Tout au bout du bord de l’extrême, derrière les dernières montagnes du Monde, s’élève le Château des 100 000 pièces Les murailles, et les tours et les étages de ce palais s’élèvent, à ce qu’il vous paraît, bien au-delà des nuages, au-dessus des cimes.
LA SALLE DES ARCHIVES
LA SALLE DES ARCHIVES

LA SALLE DES ARCHIVES

À l’entrée de cette nouvelle pièce, je pile net. Le lutin bibliothécaire a-t-il pris possession d’une aile entière du Château ? L’endroit où je viens de pénétrer a la forme d’un immense entrepôt, dont les rayonnages s’étendent à perte de vue. Au hasard, je m’engage dans l’un d’eux. Les écrits y regorgent, débordant des étagères. Cela ressemble à une des Bibliothèques que j’ai visitées quelquefois, sur la route qui m’a menée jusqu’ici. Mais les Bibliothèques me fascinaient pour leur organisation… je me souviens de rangées de livres similaires, soigneusement alignés, classés par catégorie, taille, époque – ou les trois en même temps, je ne sais plus. J’appréciais les contempler, elles m’apaisaient par leur harmonie, quand cet entrepôt s’apparente à un chaos sur rayonnages.

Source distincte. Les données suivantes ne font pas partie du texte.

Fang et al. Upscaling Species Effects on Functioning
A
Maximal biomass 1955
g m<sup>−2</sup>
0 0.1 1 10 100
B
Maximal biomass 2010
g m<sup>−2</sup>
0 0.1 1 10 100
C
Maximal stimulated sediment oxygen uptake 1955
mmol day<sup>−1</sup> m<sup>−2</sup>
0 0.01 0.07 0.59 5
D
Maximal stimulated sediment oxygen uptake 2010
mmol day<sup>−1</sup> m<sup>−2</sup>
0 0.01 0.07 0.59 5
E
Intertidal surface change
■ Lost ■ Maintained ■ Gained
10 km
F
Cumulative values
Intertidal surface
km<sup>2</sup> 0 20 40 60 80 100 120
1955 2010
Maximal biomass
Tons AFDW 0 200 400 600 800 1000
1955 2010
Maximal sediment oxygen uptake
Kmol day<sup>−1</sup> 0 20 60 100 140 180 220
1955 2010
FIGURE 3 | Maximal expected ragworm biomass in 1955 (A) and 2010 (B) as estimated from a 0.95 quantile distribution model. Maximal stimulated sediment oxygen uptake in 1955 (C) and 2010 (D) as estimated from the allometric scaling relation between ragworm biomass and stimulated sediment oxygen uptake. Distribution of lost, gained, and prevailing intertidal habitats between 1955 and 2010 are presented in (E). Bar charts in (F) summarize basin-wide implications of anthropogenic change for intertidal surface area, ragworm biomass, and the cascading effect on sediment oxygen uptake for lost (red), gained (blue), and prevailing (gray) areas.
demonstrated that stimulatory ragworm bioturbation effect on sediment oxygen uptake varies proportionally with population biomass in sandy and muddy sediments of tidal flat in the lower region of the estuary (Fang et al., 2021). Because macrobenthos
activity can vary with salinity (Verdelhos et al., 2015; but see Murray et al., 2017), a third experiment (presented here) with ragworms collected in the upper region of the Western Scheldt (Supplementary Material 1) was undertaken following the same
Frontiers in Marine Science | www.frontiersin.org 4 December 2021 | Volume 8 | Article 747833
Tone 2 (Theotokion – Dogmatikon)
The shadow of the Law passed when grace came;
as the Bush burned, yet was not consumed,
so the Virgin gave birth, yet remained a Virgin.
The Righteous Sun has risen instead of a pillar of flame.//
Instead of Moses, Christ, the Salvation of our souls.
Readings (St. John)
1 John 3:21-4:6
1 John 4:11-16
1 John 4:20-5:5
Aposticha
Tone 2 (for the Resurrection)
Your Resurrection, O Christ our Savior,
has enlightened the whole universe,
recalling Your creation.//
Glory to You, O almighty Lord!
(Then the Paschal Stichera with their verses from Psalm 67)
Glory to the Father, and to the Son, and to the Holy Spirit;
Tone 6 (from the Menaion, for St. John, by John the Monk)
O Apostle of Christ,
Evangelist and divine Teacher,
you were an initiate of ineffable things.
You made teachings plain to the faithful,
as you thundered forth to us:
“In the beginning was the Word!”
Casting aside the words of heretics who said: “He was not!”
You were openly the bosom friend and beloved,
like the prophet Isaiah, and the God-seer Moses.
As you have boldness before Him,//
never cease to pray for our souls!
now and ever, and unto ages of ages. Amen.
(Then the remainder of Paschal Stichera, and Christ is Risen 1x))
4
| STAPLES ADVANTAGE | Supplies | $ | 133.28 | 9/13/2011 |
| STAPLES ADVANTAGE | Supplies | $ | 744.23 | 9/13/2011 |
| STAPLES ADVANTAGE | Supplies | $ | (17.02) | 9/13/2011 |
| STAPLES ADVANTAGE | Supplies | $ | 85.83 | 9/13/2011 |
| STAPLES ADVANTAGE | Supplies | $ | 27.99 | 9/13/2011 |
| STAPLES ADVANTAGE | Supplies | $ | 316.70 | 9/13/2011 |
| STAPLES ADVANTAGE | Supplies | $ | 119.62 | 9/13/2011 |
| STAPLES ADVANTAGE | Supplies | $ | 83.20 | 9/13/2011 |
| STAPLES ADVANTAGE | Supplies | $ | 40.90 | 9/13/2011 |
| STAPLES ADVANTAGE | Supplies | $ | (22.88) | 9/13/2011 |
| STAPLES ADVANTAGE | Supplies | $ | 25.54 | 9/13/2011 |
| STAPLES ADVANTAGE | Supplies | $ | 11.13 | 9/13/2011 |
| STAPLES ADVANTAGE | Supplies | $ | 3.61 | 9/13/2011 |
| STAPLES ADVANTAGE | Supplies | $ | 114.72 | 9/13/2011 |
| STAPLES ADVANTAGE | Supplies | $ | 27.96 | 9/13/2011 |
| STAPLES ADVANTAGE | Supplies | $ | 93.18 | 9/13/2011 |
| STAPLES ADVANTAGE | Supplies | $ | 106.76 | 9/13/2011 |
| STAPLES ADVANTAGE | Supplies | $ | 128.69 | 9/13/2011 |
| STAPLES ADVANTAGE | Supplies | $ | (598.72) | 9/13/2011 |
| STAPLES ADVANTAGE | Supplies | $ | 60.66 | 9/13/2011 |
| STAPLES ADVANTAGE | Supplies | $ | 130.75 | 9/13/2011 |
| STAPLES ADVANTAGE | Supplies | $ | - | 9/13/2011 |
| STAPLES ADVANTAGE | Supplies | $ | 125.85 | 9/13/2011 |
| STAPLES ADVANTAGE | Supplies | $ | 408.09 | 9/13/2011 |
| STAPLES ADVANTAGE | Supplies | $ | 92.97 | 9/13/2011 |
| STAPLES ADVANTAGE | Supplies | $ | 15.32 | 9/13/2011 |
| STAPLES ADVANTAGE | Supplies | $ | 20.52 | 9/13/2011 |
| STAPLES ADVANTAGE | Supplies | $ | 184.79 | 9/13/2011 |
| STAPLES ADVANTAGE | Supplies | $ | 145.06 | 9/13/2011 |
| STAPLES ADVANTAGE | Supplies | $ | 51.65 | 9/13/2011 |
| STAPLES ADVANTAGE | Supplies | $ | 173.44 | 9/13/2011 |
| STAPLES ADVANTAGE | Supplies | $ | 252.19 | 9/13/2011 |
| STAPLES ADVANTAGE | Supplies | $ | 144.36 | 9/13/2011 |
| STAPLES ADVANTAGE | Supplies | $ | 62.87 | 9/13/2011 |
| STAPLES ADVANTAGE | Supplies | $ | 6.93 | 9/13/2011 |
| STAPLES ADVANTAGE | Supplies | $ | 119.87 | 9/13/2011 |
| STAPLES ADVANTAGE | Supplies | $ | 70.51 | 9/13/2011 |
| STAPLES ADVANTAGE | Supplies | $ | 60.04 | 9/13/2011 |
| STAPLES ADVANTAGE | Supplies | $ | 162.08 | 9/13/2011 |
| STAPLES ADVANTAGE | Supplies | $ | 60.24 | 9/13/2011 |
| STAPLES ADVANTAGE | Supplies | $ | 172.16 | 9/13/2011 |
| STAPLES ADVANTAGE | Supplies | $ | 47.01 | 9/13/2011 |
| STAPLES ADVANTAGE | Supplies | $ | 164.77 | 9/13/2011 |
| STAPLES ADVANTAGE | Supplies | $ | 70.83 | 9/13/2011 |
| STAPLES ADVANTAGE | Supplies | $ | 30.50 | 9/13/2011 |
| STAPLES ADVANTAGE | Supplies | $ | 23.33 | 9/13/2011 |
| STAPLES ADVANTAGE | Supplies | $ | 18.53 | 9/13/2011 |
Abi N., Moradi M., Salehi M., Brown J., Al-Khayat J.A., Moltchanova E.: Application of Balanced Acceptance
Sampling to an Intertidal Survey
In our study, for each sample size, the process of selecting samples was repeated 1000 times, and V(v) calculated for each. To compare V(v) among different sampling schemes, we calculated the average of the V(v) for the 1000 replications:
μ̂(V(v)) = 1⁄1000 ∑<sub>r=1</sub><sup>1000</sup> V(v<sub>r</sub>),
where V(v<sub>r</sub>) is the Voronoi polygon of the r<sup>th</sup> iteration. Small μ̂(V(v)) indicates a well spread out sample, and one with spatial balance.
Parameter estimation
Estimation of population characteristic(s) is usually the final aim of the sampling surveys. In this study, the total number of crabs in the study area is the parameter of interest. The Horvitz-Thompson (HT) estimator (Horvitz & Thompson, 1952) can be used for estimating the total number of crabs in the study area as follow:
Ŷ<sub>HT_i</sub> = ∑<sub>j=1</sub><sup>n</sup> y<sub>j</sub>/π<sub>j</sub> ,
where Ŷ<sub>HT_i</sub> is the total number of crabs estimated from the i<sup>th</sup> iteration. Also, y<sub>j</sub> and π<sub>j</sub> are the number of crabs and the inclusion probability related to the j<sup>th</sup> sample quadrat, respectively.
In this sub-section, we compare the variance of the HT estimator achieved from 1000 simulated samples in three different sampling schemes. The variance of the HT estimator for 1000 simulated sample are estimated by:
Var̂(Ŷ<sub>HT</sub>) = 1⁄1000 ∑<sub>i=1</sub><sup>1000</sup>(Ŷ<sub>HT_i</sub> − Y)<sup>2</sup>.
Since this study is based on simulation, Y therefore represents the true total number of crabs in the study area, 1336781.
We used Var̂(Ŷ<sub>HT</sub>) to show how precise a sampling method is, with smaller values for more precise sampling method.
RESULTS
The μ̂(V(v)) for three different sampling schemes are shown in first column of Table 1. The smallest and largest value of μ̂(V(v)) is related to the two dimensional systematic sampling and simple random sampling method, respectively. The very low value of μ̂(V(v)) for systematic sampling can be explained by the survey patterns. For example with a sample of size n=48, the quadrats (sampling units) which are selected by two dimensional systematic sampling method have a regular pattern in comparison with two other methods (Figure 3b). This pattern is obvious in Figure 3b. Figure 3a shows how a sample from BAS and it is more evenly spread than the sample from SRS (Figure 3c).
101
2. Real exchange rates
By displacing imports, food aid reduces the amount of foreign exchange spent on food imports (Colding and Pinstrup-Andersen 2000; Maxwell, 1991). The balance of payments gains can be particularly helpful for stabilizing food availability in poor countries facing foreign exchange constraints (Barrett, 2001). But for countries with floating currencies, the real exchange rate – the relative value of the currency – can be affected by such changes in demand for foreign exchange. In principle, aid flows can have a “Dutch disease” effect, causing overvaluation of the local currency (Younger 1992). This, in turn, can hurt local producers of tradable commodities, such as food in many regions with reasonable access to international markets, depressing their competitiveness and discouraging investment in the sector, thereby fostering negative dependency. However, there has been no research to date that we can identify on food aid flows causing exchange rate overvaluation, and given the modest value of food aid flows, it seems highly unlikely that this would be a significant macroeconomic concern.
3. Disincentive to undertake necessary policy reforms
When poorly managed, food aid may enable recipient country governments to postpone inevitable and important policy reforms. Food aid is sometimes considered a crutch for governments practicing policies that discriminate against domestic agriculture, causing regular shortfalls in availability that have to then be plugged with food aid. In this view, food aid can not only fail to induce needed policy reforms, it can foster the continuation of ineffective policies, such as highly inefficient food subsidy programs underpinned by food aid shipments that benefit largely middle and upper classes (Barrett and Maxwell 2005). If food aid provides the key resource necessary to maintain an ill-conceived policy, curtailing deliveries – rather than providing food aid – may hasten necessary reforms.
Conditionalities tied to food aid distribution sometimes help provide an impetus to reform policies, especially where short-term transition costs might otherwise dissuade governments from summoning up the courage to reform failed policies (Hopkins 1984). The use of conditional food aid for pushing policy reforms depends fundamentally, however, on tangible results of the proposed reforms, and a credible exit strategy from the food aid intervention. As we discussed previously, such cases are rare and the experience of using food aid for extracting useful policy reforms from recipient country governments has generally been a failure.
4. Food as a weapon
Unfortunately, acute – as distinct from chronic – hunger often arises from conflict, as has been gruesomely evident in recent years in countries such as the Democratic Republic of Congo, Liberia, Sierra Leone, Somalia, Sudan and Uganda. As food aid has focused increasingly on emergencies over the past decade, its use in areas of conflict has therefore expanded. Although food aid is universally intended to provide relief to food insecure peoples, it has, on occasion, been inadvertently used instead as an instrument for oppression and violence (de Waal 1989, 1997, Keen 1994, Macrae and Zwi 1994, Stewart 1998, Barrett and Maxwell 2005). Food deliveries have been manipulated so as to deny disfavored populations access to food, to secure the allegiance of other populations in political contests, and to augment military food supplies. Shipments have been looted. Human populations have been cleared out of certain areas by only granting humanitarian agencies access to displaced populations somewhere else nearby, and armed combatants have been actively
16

À côté d’un gros volume de parchemin se trouvent quelques feuillets dactylographiés ; juste en dessous, une imposante stèle couverte de runes ; des pages manuscrites dans tous les sens, de tous les styles, du papier chiffon aux feuilles lignées de grands carreaux. Je repère aussi des négatifs de photographies, des tableaux aux cadres éclectiques. Puis, de l’autre côté de la rangée, un ensemble sensiblement identique au contenu pourtant tout à fait opposé. Il y a même une bulle holographique dont le contenu forme une histoire si on la regarde fixement. Je cherche des repères, lettres d’alphabets, noms de sections qui pourraient m’aiguiller dans ce bardas… mais rien. Je n’identifie que des nombres, « 651-700 », « 1350-1400 ». Cela n’a pas de sens.

Je traverse ainsi plusieurs rayonnages, dont le contenu ne permet pas de dissiper ma perplexité, avant de découvrir un tableau en liège qui, comme tout ici, s’étend à perte de vue. De longs rouleaux y sont épinglés. « Pièces les plus colorées », « Entités du demi étage A9.201, aile ténèbres », « Explorateurs vétérans (à éliminer au plus vite) », « Trésors volés »…

La lecture de ces listes me plonge dans un immense malaise. Je devrais me sentir rassurée de lire d’autres noms qui ressemblent aux miens, de me dire que je ne suis pas seule dans ce dédale… mais au contraire, ces énumérations font naître en moi une sourde angoisse.

Je suis terrifiée.

Et si mon nom se trouvait sur l’une de ces listes ? Qui ici nous traque, qui nous observe ?

Serait-ce… la mémoire du Château ? Ou suis-je dans le quartier général de ses moines copistes ? Ça ne m’étonnerait même pas qu’il ait réduit une espèce en esclavage et l’ait mise au défi d’archiver une description complète de sa géographie.

Cette vision devenue insoutenable, je m’éloigne, prends une allée au hasard, tourne deux fois à gauche, une à droite… je passe même sous un rayonnage et saute au dessus d’un meuble à demi effondré. À force de course-poursuites dans ces pièces interminables, j’ai développé quelques techniques pour fuir mes ennemis !

Mais, trop occupée par le tableau de liège, je ne remarque pas l’apparition d’un grondement. Des vibrations parcourent le sol, comme des fourmis sur la plante de mes pieds. À mesure que j’avance, je le sens se réchauffer et distingue une lueur derrière un rayonnage. Je me poste au coin de l’étagère et risque un regard de l’autre côté.

Ce n’est pas un dragon… mais une immense machine grisâtre. A son sommet, une plaque lumineuse s’anime toute seule. L’engin ronronne, se dandine et vomit continuellement des matériaux d’écriture – stèles, papyri, feuilles à carreaux – et des planches d’étagères. Le voici, le lieu de travail des êtres asservis par le Château pour flatter son ego !

Malgré le délice du sol tiède, je me mets sur la pointe des pieds pour l’approcher. On n’est jamais trop prudent. Comment entrer en interaction avec elle ? Je tente de glisser mon doigt dans l’antre béante d’où sortent les documents… et elle m’aspire aussitôt.